TRAVAIL DEMANDÉ:
a) Répondez aux questions suivantes d'après l'analyse sur L'Argent de Zola :
(i) À quel cycle romanesque appartient L'Argent ?
(ii) Quel auteur, selon l'analyse, aurait fait de ce sujet un récit des plus sordides ?
(iii) Quel établissement Saccard cherche-t-il à lancer lorsqu'il s'adresse à Huret ?
b) Recopiez le passage de l'analyse sur L'Argent de Zola compris entre « 1. L’Argent-Dieu » et « faisait le progrès. », bornes incluses.
c) Rédigez la suite de l'analyse sur L'Argent de Zola à partir de sa dernière phrase.

EXTRAIT DU DOCUMENT:

§

L’Argent de Zola – Le naturalisme épique

Portrait d'Emile Zola en noir et blanc, de trois quarts
Portrait d'Emile Zola en noir et blanc, de trois quarts, date inconnue

L’Argent de Zola est sans aucun doute le tome le plus surprenant du cycle des Rougon-Macquart. Zola, par ce talent qui lui est propre, prend à rebours la logique et transforme les manigances boursières les plus viles en un roman digne de l’épique le plus poignant. Là où Balzac aurait fait un récit des plus sordides, Zola invente une Chanson de Geste qui nous ramènerait presque au col de Roncevaux. L’Argent est, au sens propre, une œuvre épique qui fait des titres boursiers une divinité, de la création d’une banque une nouvelle Croisade et d’un financier véreux un empereur antique.

1. L’Argent-Dieu

C’est évidemment l’argent qui est au cœur de L’Argent. Zola fait une critique à peine voilée de la religion du Progrès ; par une association thématique il relie celui-ci à celui-là –

L’argent, aidant la science, faisait le progrès.

– et, en conséquence, l’argent à une véritable divinité.

L’argent, l’argent roi, l’argent Dieu, au-dessus du sang, au-dessus des larmes, adoré plus haut que les vains scrupules humains, dans l’infini de sa puissance ! Et, à mesure que l’argent grandissait, que Saccard se révélait à elle avec cette diabolique grandeur, Mme Caroline se trouvait prise d’une véritable épouvante, glacée, éperdue, à l’idée qu’elle était au monstre, après tant d’autres.

La monnaie est vraiment le cœur du roman de Zola. Tout tourne autour d’elle : les actions des personnages, leurs motivations, leurs idéologies ; elle est leur moteur et leur raison d’être et de vivre. Mais Saccard, l’anti-héros, n’est pas qu’un vulgaire commerçant : il ne voit pas l’argent comme une simple possession matérielle mais comme une religion. Quand par exemple il demande à Huret d’obtenir en sa faveur une bénédiction tacite de son frère le ministre Rougon, il utilise une argumentation audacieuse diamétralement opposée à l’idée que certains se font du capitalisme – il poétise le profit, il en fait un véritable conte de poète :

Alors, Saccard, comprenant, ne s’attacha plus qu’à le convaincre des millions qu’il y aurait à gagner, dans le lancement de la Banque Universelle. À larges traits, avec sa parole ardente qui transformait une affaire d’argent en un conte de poète, il expliqua les entreprises superbes, le succès certain et colossal.

§

DONNÉES FOURNIES:
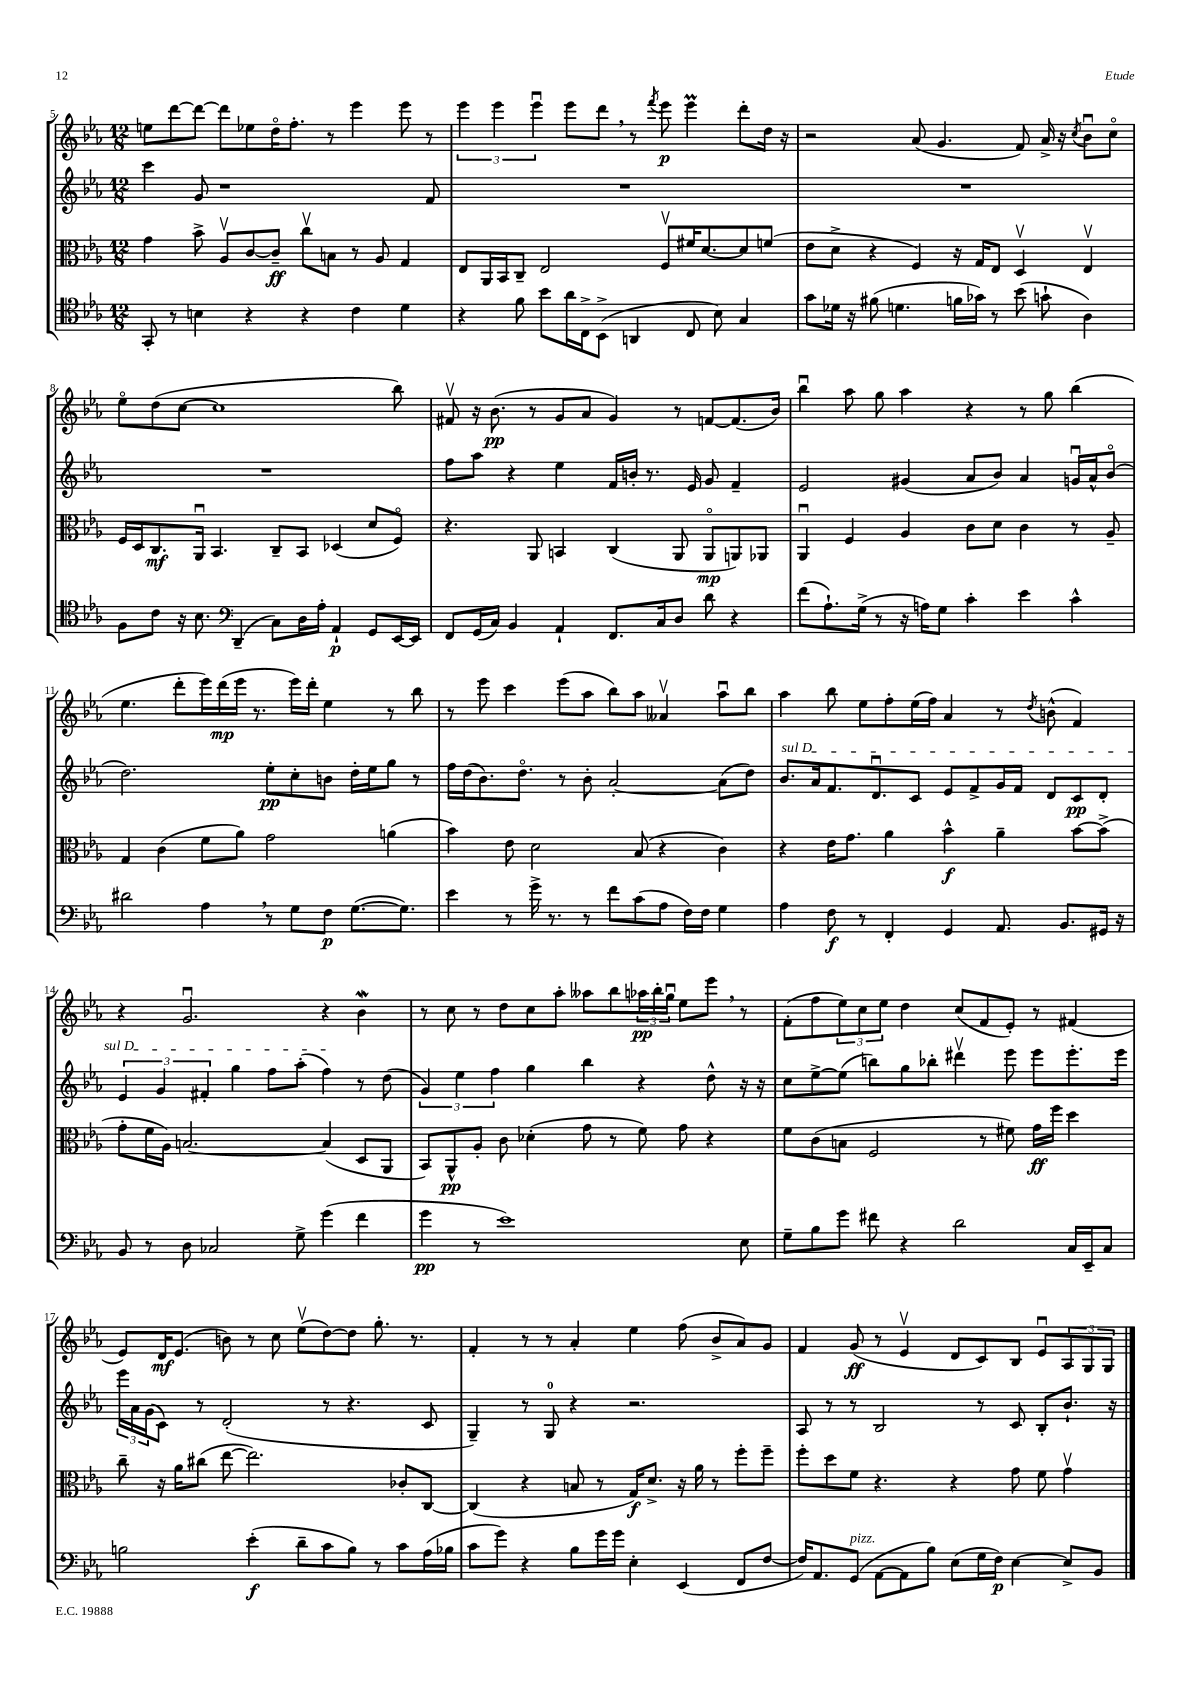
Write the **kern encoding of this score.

§

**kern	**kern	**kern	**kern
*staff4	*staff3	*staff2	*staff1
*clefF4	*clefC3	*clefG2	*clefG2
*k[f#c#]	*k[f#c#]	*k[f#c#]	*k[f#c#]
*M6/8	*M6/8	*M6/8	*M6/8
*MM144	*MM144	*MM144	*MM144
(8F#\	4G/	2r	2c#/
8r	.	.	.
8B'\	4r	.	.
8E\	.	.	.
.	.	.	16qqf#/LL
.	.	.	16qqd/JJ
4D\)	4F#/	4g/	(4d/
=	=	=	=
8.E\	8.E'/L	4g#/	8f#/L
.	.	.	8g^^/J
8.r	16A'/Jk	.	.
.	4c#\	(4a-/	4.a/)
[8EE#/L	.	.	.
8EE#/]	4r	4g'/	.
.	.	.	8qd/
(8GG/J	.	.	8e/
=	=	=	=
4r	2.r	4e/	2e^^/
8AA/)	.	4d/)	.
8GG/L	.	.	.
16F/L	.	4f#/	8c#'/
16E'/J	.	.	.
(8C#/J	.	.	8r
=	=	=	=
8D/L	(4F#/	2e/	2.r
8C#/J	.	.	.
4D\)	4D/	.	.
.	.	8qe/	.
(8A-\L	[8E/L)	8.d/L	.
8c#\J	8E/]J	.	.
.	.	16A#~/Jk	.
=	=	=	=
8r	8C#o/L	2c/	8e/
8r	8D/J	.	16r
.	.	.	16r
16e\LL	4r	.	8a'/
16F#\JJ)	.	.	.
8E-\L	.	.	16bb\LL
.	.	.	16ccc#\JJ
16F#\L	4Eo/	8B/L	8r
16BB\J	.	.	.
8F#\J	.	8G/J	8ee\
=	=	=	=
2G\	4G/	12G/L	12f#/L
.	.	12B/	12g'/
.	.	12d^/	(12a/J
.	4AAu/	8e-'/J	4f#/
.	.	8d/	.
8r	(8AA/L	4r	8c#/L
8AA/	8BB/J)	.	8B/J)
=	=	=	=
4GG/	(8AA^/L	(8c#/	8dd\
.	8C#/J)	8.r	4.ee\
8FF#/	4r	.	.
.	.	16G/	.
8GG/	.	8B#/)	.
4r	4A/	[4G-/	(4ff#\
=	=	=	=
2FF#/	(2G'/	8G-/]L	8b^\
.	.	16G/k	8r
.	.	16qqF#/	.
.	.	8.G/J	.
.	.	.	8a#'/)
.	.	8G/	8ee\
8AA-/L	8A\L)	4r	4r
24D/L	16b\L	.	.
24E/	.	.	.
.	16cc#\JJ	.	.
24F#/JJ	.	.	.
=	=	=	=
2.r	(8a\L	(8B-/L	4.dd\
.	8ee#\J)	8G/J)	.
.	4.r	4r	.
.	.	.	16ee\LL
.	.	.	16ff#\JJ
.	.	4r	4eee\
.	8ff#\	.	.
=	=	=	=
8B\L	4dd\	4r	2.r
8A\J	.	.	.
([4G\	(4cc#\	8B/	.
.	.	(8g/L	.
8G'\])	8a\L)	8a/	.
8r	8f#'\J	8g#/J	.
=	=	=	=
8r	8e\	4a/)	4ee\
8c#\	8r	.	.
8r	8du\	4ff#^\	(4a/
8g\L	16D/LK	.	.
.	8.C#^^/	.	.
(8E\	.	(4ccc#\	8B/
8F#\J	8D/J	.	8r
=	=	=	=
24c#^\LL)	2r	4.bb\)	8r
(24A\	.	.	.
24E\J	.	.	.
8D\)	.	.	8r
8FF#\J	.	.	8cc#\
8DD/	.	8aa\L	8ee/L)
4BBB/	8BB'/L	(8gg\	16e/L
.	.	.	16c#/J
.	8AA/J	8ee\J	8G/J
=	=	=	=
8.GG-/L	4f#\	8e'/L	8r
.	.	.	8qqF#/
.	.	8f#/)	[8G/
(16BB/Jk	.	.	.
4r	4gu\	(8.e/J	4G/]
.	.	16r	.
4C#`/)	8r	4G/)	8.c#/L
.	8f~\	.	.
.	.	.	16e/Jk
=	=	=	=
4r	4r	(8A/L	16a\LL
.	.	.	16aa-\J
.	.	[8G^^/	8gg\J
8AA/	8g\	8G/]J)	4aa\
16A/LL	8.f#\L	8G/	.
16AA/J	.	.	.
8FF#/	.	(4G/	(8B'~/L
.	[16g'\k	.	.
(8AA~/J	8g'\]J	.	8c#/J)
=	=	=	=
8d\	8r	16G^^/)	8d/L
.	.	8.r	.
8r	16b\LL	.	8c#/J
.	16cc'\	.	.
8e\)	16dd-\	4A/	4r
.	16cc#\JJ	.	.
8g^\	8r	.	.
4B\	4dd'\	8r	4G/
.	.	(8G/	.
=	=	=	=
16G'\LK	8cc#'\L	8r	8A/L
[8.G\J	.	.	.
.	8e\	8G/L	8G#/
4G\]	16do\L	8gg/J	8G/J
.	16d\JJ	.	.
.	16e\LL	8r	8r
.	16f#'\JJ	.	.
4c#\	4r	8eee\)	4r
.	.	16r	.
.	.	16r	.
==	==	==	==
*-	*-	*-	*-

§

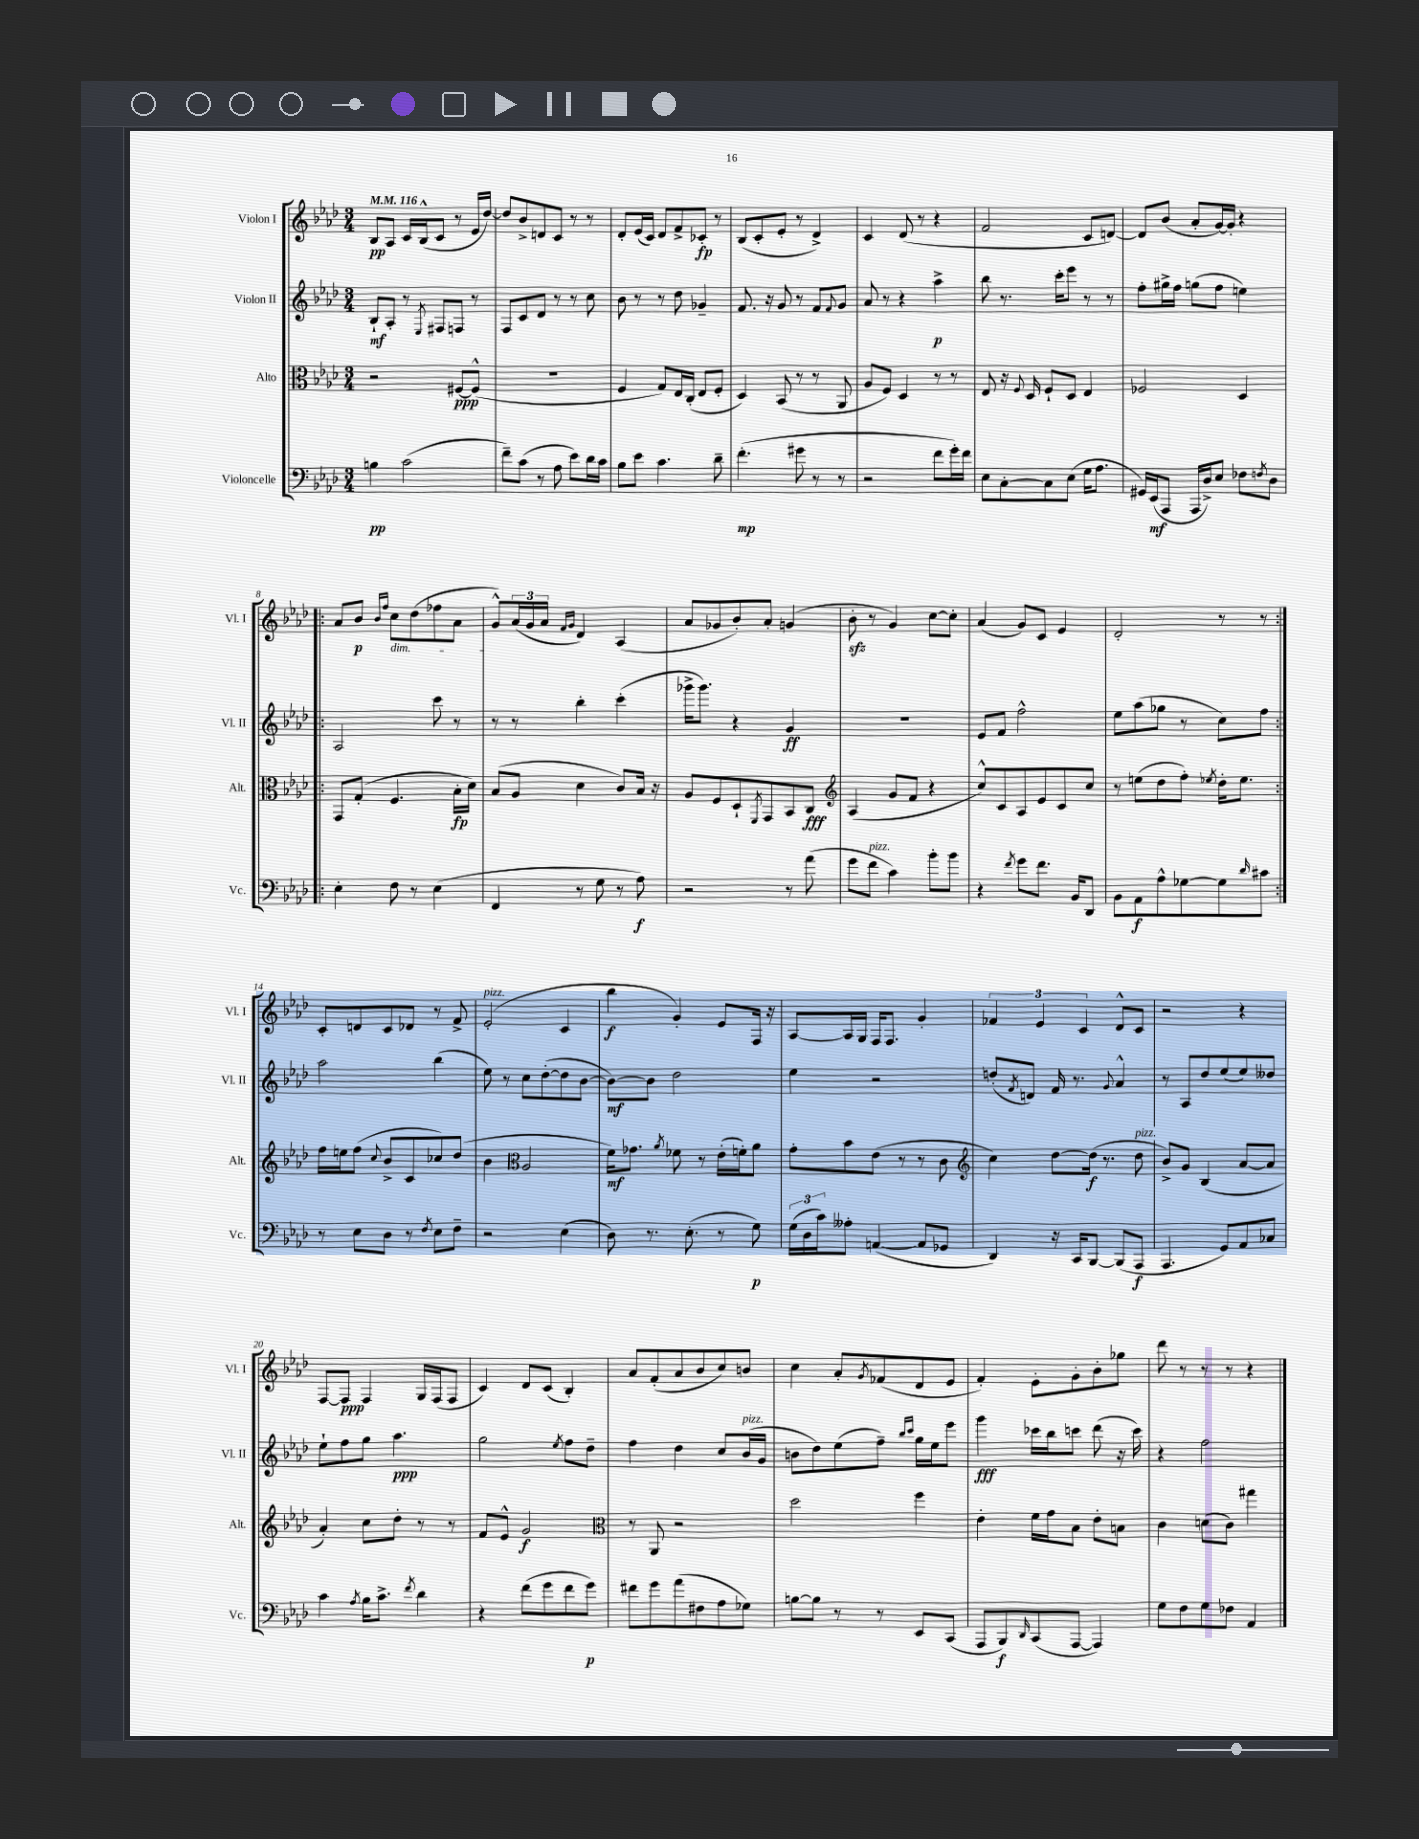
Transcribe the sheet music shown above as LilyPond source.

§

RÉPONSES DE L'EXERCICE:
a)
(i) Le cycle des Rougon-Macquart.
(ii) Balzac.
(iii) La Banque Universelle.

b)
1. L’Argent-Dieu

C’est évidemment l’argent qui est au cœur de L’Argent. Zola fait une critique à peine voilée de la religion du Progrès ; par une association thématique il relie celui-ci à celui-là –

L’argent, aidant la science, faisait le progrès.

c)
Et quand son fils Maxime (que l’on retrouve dans La Curée) le décrit, il ne se trompe pas sur l’essence de son père :

« Voyez-vous, il faut comprendre papa. Il n’est pas, mon Dieu ! pire que les autres. Seulement, ses enfants, ses femmes, enfin tout ce qui l’entoure, ça ne passe pour lui qu’après l’argent… Oh ! entendons-nous, il n’aime pas l’argent en avare, pour en avoir un gros tas, pour le cacher dans sa cave. Non ! s’il en veut faire jaillir de partout, s’il en puise à n’importe quelles sources, c’est pour le voir couler chez lui en torrents, c’est pour toutes les jouissances qu’il en tire, de luxe, de plaisir, de puissance… Que voulez-vous ? il a ça dans le sang. Il nous vendrait, vous, moi, n’importe qui, si nous entrions dans quelque marché. Et cela en homme inconscient et supérieur, car il est vraiment le poète du million, tellement l’argent le rend fou et canaille. Oh ! canaille dans le très grand ! »

La religion est aussi une poésie. En divinisant l’argent, Saccard le poétise ; il le mêle fréquemment à l’univers onirique des Mille et une Nuits, comme dans cet extrait aux accents cosmogoniques :

On achetait, on achetait, mêle les plus sages, dans la conviction que ça monterait encore, que ça monterait sans fin. C’étaient les cavernes mystérieuses des Mille et une Nuits qui s’ouvraient, les incalculables trésors des califes qu’on livrait à la convoitise de Paris. Tous les rêves, chuchotés depuis des mois, semblaient se réaliser devant l’enchantement public : le berceau de l’humanité réoccupé, les antiques cités historiques du littoral ressuscitées de leur sable ; Damas, puis Bagdad, puis l’Inde et la Chine exploitées, par la troupe envahissante de nos ingénieurs. Ce que Napoléon n’avait pu faire avec son sabre, cette conquête de l’Orient, une Compagnie financière le réalisait, en y lançant une armée de pioches et de brouettes.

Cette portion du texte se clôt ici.